A: I’ve always enjoyed woodworking and had a workshop with everything from the best benchtop jointer to power drills to chisels in it. I loved making bits and bobs but then I discovered woodturning and obviously found it quite easy to pick up with my woodworking background. I first learned it by watching videos on YouTube but there is nothing like seeing turning in person. I would highly recommend anyone to look into local woodworking clubs. You can see live demos, talk to other woodworker and get connected to resources. Clubs are a huge resource for new or prospective turners:

Q: I want to get started making but don’t have thousands of dollars to spend.

A: My first lathe was a free one I found on Craigslist in 2008.

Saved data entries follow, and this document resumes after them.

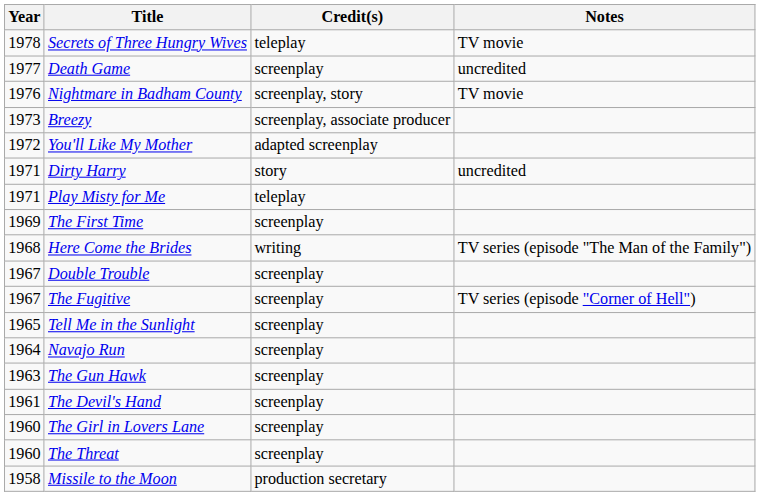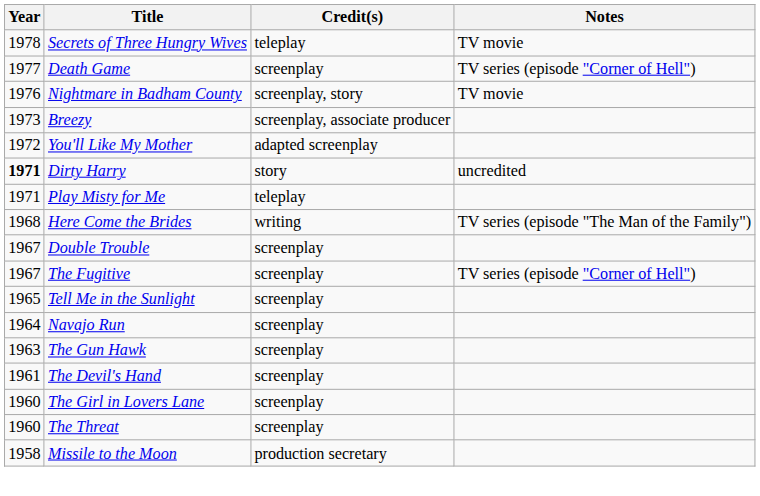Death Game | Notes: uncredited -> TV series (episode "Corner of Hell")
Dirty Harry | Year: normal -> bold
- row: 1969 | The First Time | screenplay
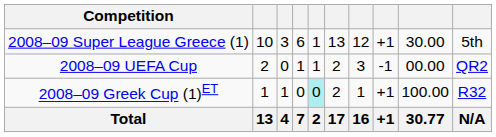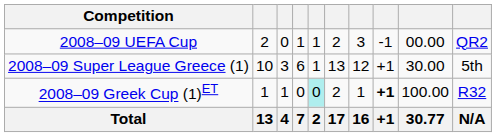rows swapped: 2008–09 Super League Greece (1) <-> 2008–09 UEFA Cup
2008–09 Greek Cup (1)ET | column 8: normal -> bold
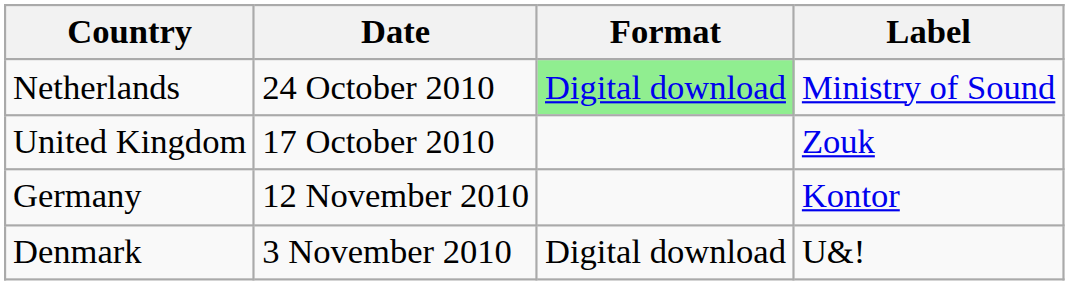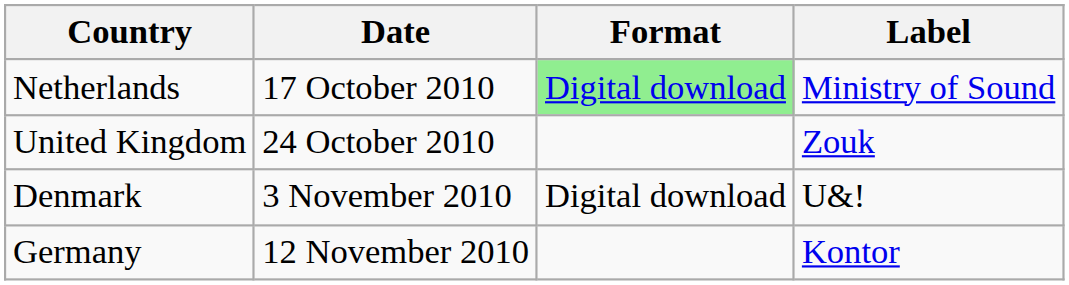Netherlands | Date: 24 October 2010 -> 17 October 2010
United Kingdom | Date: 17 October 2010 -> 24 October 2010
rows swapped: Denmark <-> Germany
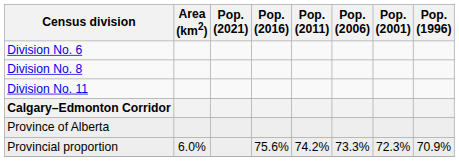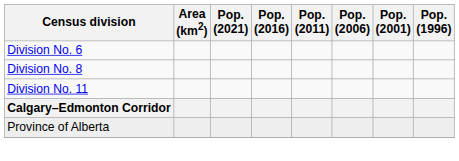- row: Provincial proportion | 6.0% | 75.6% | 74.2% | 73.3% | 72.3% | 70.9%
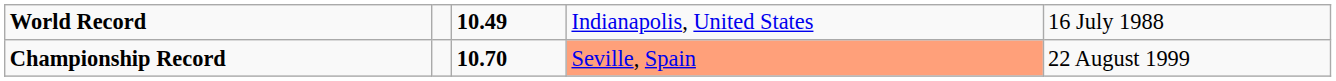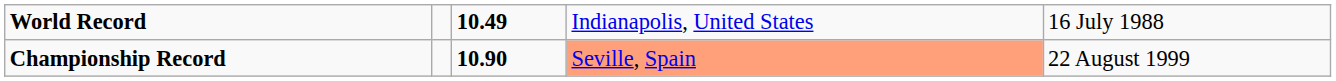Championship Record | column 3: 10.70 -> 10.90
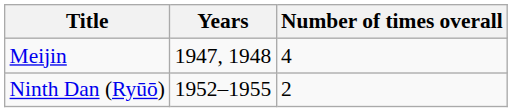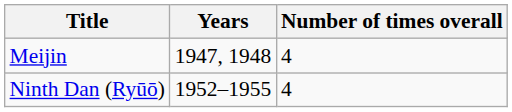Ninth Dan (Ryūō) | Number of times overall: 2 -> 4
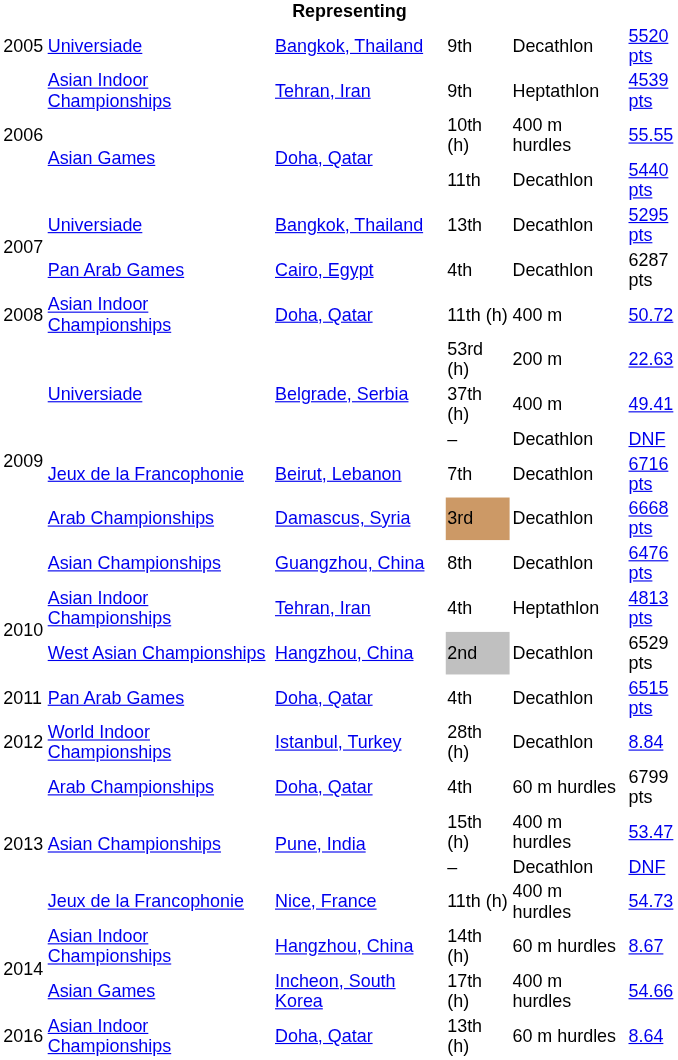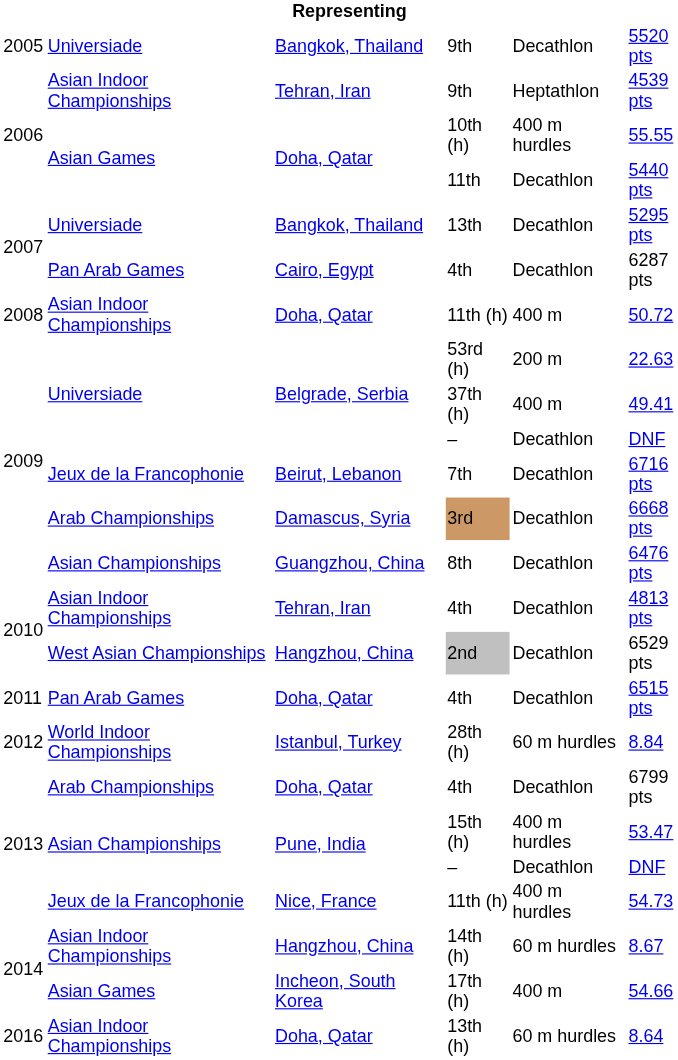2010 / 4th | column 5: Heptathlon -> Decathlon
28th (h) | column 5: Decathlon -> 60 m hurdles
2013 / 4th | column 5: 60 m hurdles -> Decathlon
17th (h) | column 5: 400 m hurdles -> 400 m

I then went to Habor Freight and bought:
$35 set of turning tools
$20 Faceshield
$30 grinder and made a wood stand for sharpening my gouges
I then dropped another $40 on a pen starter kit set from my local Woodcraft. Within a year I had sold enough pens to buy a new lathe, and sold my freebie for $100. All this to say, deals are out there, so don’t think you have to start off with the best or save up years to start turning.